Several times in the past year, speculation about the possibility of an eventual military coup has surged through the country, obligating high officers to reaffirm support for constitutional rule.

In a recent newspaper interview, Sarney warned that if political centrists do not join forces for the scheduled presidential election, the left will rise to power.

In nationwide municipal elections Nov. 15, leftist parties won mayoral votes in nine of 24 state capitals, including Sao Paulo and Rio de Janeiro, the country’s two biggest cities. The results reinforced the presidential ambitions of prominent leftist politicians Luis Inacio da Silva, a former labor leader known as Lula, and Leonel Brizola, a former governor of Rio de Janeiro state and brother-in-law of the late President Goulart.

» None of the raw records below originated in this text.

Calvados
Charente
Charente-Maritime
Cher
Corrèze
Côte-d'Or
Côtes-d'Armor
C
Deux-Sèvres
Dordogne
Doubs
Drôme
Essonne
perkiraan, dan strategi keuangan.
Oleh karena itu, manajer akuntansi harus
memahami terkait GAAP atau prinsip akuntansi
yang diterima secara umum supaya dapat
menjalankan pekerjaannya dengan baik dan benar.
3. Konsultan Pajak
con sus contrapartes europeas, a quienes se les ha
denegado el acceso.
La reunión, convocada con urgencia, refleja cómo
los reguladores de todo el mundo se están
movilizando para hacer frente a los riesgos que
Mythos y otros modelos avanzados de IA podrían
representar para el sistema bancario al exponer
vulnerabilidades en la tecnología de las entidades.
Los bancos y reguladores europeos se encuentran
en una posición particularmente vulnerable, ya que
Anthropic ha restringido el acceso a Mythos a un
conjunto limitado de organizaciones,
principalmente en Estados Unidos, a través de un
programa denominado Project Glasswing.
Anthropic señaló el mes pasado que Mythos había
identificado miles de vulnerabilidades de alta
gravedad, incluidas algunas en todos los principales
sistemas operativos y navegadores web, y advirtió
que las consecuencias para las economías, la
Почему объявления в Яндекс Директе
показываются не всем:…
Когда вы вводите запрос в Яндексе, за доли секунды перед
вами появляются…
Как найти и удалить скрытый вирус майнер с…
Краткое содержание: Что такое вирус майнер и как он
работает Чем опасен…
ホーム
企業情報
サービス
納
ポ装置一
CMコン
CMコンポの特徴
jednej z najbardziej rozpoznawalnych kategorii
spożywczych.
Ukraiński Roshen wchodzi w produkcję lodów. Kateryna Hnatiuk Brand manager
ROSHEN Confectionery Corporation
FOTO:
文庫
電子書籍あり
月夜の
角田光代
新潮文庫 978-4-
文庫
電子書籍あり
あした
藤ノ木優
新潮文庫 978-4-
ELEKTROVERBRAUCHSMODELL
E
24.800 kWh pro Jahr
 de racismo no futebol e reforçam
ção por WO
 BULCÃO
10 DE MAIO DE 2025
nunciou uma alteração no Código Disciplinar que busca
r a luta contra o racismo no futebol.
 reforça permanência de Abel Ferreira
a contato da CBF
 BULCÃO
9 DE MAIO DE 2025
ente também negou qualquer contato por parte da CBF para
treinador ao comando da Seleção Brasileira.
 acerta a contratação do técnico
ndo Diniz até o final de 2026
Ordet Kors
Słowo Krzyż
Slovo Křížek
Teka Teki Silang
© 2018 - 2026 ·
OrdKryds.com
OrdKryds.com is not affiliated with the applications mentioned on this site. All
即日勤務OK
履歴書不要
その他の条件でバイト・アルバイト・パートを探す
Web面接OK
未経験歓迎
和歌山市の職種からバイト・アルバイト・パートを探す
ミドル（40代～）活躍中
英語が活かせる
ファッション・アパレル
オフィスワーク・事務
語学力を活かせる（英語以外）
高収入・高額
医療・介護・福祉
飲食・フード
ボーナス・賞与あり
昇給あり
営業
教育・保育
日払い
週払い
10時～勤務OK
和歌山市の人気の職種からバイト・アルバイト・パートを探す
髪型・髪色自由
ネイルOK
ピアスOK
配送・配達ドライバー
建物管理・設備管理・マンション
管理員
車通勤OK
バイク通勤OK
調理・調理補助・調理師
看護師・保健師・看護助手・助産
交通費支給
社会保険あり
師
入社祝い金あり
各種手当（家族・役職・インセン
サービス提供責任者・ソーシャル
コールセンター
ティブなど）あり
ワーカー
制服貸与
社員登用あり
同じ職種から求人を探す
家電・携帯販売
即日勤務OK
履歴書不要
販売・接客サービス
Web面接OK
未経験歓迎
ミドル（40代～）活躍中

Lula’s Workers’ Party includes Marxist-oriented factions that advocate socialist revolution, while Brizola portrays his Democratic Workers Party as social democratic.

The centrist Brazilian Democratic Movement Party, which has been the country’s largest party for years, is in disarray. Its alliance with Sarney’s administration cost it millions of votes in the municipal elections, and the chances of party chairman Ulysses Guimaraes in the presidential sweepstakes appear to have plummeted.

Sen. Mario Covas, a center-leftist leader who bolted the Democratic Movement Party and helped form the new Brazilian Social Democracy Party, is now being touted as a possible “consensus” candidate who could defeat Lula and Brizola. But centrists and conservatives are considering other candidates, including Silvio Santos, a popular television personality and owner of a TV network; Antonio Ermirio de Moraes, a wealthy industrialist, and Gen. Leonidas Pires Goncalves, the current army minister.